Postscript by Martin Jean


Martin Jean

November’s launch of the ISM’s interdisciplinary Program in Music and the Black Church was the culmination of a longstanding dream and planning phase. I am grateful to Terrance McQueen for his reflection on it, and doubly grateful to Prof. Braxton Shelley for curating and leading it.

For my part, it represented the best of what the ISM was founded to do. We were honored to spend a life-changing evening with some of the leading Gospel instrumentalists of the age, as well as scholars who have devoted their life to understanding, interpreting, and preserving the meaning of this immense body of work. Dr. Cornel West claims that Gospel music is America’s greatest musical gift to the world. We heard evidence of this on November 3.

Marquand was at COVID capacity that evening, and we were joined then and through later viewing by thousands of others who have shared their own thanks for these great gifts. But these thought leaders have made us aware that we were joined by still more – by the people, living and dead, whose life experiences shaped, nurtured, and transmitted this music through the generations. We worshiped that evening with saints and angels and the whole company of heaven, and my heart was overflowing with thanks for this feast of music and prayer.

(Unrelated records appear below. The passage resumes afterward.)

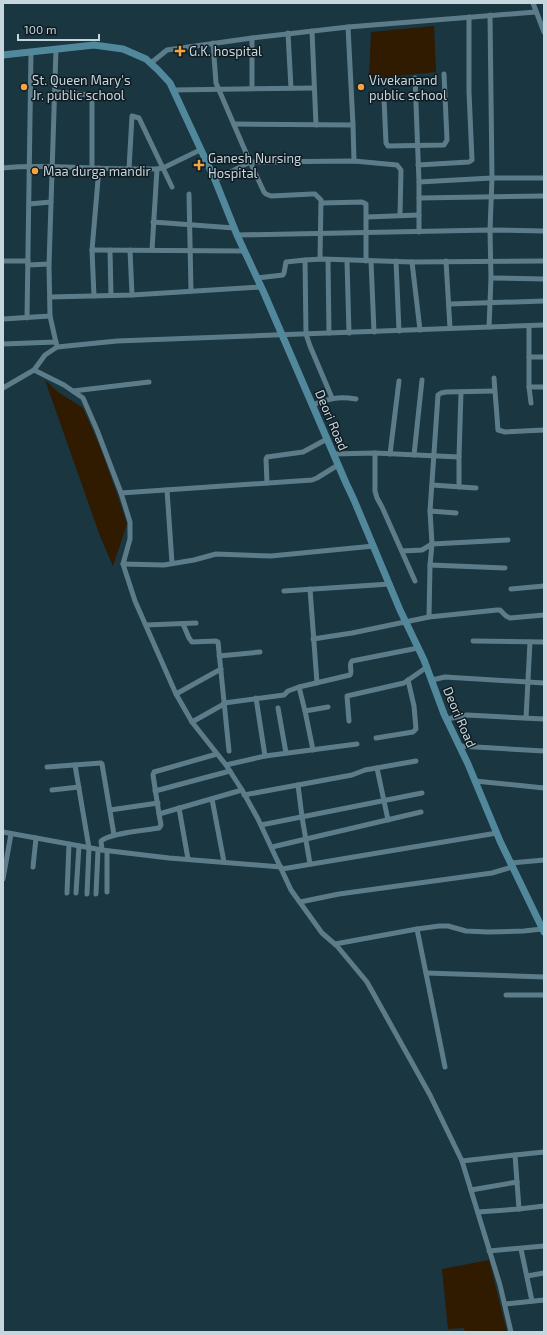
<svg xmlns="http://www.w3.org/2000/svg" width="547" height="1335" viewBox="0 0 547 1335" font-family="'Exo 2',sans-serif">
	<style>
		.water { fill: #301a00 }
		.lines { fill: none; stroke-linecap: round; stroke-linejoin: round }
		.street { stroke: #5d7c89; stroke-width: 5 }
		.secondary { stroke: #52889c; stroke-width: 7 }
		.poi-dot { fill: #f2a541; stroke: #0f1b21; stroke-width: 1.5 }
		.labels { text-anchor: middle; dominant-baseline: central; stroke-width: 3; stroke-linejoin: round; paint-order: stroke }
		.poi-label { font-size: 13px; fill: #c6d6dd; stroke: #0f1b21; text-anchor: start }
		.street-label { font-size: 13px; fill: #c6d6dd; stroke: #0f1b21 }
	</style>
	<rect width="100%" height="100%" fill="#193641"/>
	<g class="water">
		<path d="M434 26 436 72 369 79 371 32Z"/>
		<path d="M45 380 58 392 83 408 100 447 117 494 127 524 113 566 100 536Z"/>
		<path d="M489 1260 507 1332H465L464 1328 448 1329 442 1269Z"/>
	</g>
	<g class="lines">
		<g class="street">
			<path d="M533 3 544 32"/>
			<path d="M348 27 353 125 354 161"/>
			<path d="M312 31 316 125"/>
			<path d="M288 33 291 88"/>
			<path d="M252 38V88"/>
			<path d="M213 43 216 83 250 162 264 192 266 194 271 196 312 194H315L321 200 320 259"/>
			<path d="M56 49 49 265 50 316 57 347"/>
			<path d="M151 63 167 50 252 38 348 27 536 12"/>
			<path d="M415 78 419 182V232"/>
			<path d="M173 90 314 88"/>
			<path d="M55 92 92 95V168"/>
			<path d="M384 99 386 143 388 146 444 145 447 140 444 74"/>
			<path d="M234 124 353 125"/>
			<path d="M418 165 469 162 472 160 469 92V17"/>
			<path d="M3 168C35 165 60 167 92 168 113 169 135 169 157 169L163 168 200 150"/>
			<path d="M129 169 132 116 139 118 172 187"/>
			<path d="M215 180 250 162 354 161 397 165 401 170 400 215"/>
			<path d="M419 182 492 178H544"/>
			<path d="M189 194 191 291"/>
			<path d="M419 198 544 196"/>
			<path d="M322 203 362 202 366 204V261"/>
			<path d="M29 204 51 202"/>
			<path d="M367 217 419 215"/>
			<path d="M153 222 234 228"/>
			<path d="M237 235 490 230 544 231"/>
			<path d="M92 250 244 251"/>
			<path d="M110 250 111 295"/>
			<path d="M130 250 132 295"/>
			<path d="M152 250 157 169"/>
			<path d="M305 260 322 259 412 262 544 261"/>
			<path d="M328 260 329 333"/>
			<path d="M3 261H28"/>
			<path d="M347 261 349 333"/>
			<path d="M371 261 374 332"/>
			<path d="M396 261 399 331"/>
			<path d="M446 261 450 328"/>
			<path d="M412 262 420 330"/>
			<path d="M28 265 49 264"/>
			<path d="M257 278 283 275 284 273 286 262 305 260 306 334 310 346 332 398"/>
			<path d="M491 278 544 279"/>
			<path d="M94 296 92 250 99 168"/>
			<path d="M50 297 132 295 261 287"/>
			<path d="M450 304 544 301"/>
			<path d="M27 318 31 52"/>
			<path d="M3 319 50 316"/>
			<path d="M529 326V387L531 403"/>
			<path d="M489 327 491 278 490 230 492 178 490 15"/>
			<path d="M3 344 56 342"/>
			<path d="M529 357H544"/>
			<path d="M34 370 64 385 83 398 97 430 121 493 130 522V539L123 564 135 601 176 694 192 722 226 765 242 790 258 819 291 890 322 933 337 946 367 982 430 1095 462 1161 500 1285 511 1332"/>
			<path d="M494 378 498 430 505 432 544 430"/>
			<path d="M529 387H544"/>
			<path d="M3 388 34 370 45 355 57 347 117 341 544 325"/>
			<path d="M73 391 149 382"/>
			<path d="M494 391 446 392 441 393 438 395 430 511 432 544 508 540"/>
			<path d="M312 405C329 399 336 396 356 399"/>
			<path d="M375 453V491L377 498 382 507 415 581"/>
			<path d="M333 454 375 453 459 457 461 392"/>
			<path d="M390 454 399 381"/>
			<path d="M414 455 422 380"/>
			<path d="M459 457V487"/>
			<path d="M267 483 266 459 267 457 303 452 327 439"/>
			<path d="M432 485 476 488"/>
			<path d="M167 490 172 563"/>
			<path d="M121 493 312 480 317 478 338 465"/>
			<path d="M430 511 456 513"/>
			<path d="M402 551 422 550 432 544"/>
			<path d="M123 564 164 565 194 560 216 554 271 556 374 546"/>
			<path d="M430 565 505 568"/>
			<path d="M310 589 317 683"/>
			<path d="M511 589 544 586"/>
			<path d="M284 591 390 584"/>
			<path d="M429 617 430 565 432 544"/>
			<path d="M183 624 189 638 192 642 216 641 218 642 229 751"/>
			<path d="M146 625 196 623"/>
			<path d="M313 639 352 633 429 617 497 610H500L506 616 510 618 544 615"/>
			<path d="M473 641 544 642"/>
			<path d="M219 656 260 652"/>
			<path d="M432 680 445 677 544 683"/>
			<path d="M176 694 221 669"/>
			<path d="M256 698 265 756"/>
			<path d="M224 703 284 695 288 691 299 687"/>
			<path d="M328 707 305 711 299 687 350 675C353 671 348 665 352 661L418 648"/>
			<path d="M278 708 286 753"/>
			<path d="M305 711 313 750"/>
			<path d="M526 718 530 642"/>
			<path d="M447 719 467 715 544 719"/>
			<path d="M349 721 347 696 404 683 427 667"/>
			<path d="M192 722 224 704"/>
			<path d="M376 738 413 732 416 729 414 706 408 680"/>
			<path d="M459 746 544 751"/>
			<path d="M75 765 89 848 87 894"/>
			<path d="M226 765 265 756 357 744"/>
			<path d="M47 767 101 763 102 764 114 835"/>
			<path d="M377 768 388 820"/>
			<path d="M475 781 544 788"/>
			<path d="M298 785 302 817 310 864"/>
			<path d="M52 790 79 787"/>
			<path d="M155 791 230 771"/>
			<path d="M244 795 352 775 365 770 416 761"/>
			<path d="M212 799 224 862"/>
			<path d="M179 808 188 859"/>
			<path d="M110 810 158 803"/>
			<path d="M159 814 153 775 154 772 217 754"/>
			<path d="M261 825 422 793"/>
			<path d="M3 832 102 850 169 858 281 867"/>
			<path d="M272 847 421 812"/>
			<path d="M102 850 101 841C109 833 147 830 159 828L161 825 159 814 242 790"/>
			<path d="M511 863 544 860"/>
			<path d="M33 867 36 838"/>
			<path d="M282 869 497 833"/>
			<path d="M3 879 11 834"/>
			<path d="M107 892V851"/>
			<path d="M67 893 69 844"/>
			<path d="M76 893 79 846"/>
			<path d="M96 894 98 850"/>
			<path d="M300 902 339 894 492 873 512 867"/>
			<path d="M417 929 445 1067"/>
			<path d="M335 944 417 929 439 926H448L466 931 488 932 524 931 542 929"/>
			<path d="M426 973 544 977"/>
			<path d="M506 995H544"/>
			<path d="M515 1155 519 1209"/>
			<path d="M462 1161 515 1155 544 1152"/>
			<path d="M471 1190 517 1182"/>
			<path d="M478 1212 519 1209 544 1206"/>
			<path d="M521 1249 532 1301"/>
			<path d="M489 1251 544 1246"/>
			<path d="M527 1276 544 1273"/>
			<path d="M505 1304 544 1300"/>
		</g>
		<path class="secondary" d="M3 55 94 45 123 49 146 59 158 70 170 83 215 180 237 235 264 293 346 483 354 500 400 610 424 660 444 714 468 764 500 841 544 932"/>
	</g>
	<g class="poi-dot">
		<path d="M178 45h4v4h4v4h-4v4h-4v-4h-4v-4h4z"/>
		<circle cx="24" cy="87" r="4"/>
		<circle cx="361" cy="87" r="4"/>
		<path d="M197 159h4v4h4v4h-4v4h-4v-4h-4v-4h4z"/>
		<circle cx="35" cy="171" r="4"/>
	</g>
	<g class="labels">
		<g class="poi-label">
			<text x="189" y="51">G.K. hospital</text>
			<text x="32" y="80">St. Queen Mary's<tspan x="32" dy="15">Jr. public school</tspan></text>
			<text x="369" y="80">Vivekanand<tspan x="369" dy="15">public school</tspan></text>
			<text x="208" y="158">Ganesh Nursing<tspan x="208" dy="15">Hospital</tspan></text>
			<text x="43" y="171">Maa durga mandir</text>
		</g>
		<g class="street-label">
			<text transform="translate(332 420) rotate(67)">Deori Road</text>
			<text transform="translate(460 717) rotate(67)">Deori Road</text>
		</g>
	</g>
	<rect width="547" height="1335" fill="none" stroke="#c6d6dd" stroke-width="8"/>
	<path d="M18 34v6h81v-6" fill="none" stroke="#c6d6dd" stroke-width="2"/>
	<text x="24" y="34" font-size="12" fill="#c6d6dd" stroke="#0f1b21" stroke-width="3" paint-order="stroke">100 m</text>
</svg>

This event is truly a beginning of a new chapter in ISM’s history. Music and the Black Church is a multi-pronged program that will bring classes, sounds, and practices to Yale through scholars, musicians, and church leaders. It will nurture not only Yale students, but prepare people for ministry in parishes and for leadership in the academy and society. As soon as COVID protocols allow, you will soon be reading about events to engage clergy and church musicians as well as seminars to gather young scholars who are at the beginning of their explorations of these riches. I look forward to learning alongside so many others as we walk down the path together.